> _WHAT YOU ARE ASKED TO DO_
Copy the text of all the entries below line for line, with no changes, and leave the pictures out of your answer.

[[ STORED DATA open ]]

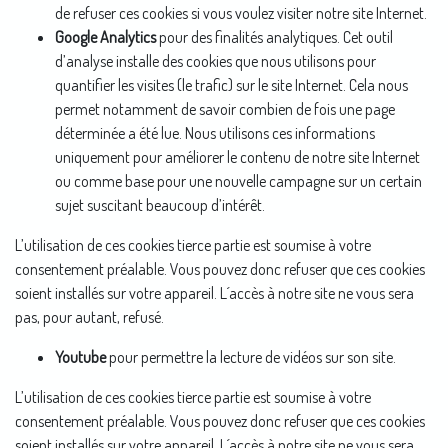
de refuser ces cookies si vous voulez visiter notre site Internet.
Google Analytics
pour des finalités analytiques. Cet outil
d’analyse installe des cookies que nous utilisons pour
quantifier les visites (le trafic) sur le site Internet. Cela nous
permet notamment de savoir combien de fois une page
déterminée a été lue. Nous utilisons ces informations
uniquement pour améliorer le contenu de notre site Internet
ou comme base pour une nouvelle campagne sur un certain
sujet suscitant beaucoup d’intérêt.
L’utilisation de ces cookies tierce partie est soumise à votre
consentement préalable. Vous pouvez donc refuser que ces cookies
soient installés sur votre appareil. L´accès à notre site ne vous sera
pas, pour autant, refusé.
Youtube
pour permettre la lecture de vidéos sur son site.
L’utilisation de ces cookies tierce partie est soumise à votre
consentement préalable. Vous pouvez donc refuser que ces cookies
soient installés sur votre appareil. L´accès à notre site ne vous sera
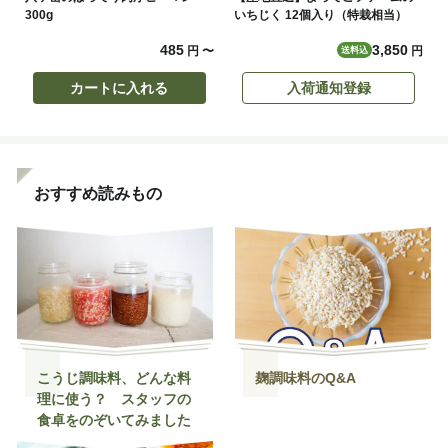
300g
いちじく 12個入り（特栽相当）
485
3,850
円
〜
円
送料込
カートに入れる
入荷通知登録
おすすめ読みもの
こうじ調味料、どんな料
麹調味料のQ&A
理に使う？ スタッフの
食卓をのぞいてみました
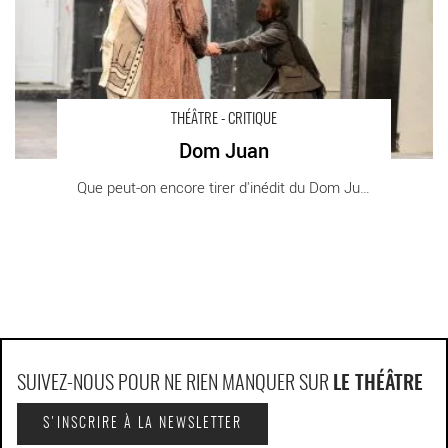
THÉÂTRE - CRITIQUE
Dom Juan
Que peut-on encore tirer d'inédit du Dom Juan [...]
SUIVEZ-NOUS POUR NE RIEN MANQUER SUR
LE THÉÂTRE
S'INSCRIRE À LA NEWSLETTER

[[ STORED DATA closed ]]

> _EXERCISE OUTPUT_
de refuser ces cookies si vous voulez visiter notre site Internet.
Google Analytics
pour des finalités analytiques. Cet outil
d’analyse installe des cookies que nous utilisons pour
quantifier les visites (le trafic) sur le site Internet. Cela nous
permet notamment de savoir combien de fois une page
déterminée a été lue. Nous utilisons ces informations
uniquement pour améliorer le contenu de notre site Internet
ou comme base pour une nouvelle campagne sur un certain
sujet suscitant beaucoup d’intérêt.
L’utilisation de ces cookies tierce partie est soumise à votre
consentement préalable. Vous pouvez donc refuser que ces cookies
soient installés sur votre appareil. L´accès à notre site ne vous sera
pas, pour autant, refusé.
Youtube
pour permettre la lecture de vidéos sur son site.
L’utilisation de ces cookies tierce partie est soumise à votre
consentement préalable. Vous pouvez donc refuser que ces cookies
soient installés sur votre appareil. L´accès à notre site ne vous sera
300g
いちじく 12個入り（特栽相当）
485
3,850
円
〜
円
送料込
カートに入れる
入荷通知登録
おすすめ読みもの
こうじ調味料、どんな料
麹調味料のQ&A
理に使う？ スタッフの
食卓をのぞいてみました
THÉÂTRE - CRITIQUE
Dom Juan
Que peut-on encore tirer d'inédit du Dom Juan [...]
SUIVEZ-NOUS POUR NE RIEN MANQUER SUR
LE THÉÂTRE
S'INSCRIRE À LA NEWSLETTER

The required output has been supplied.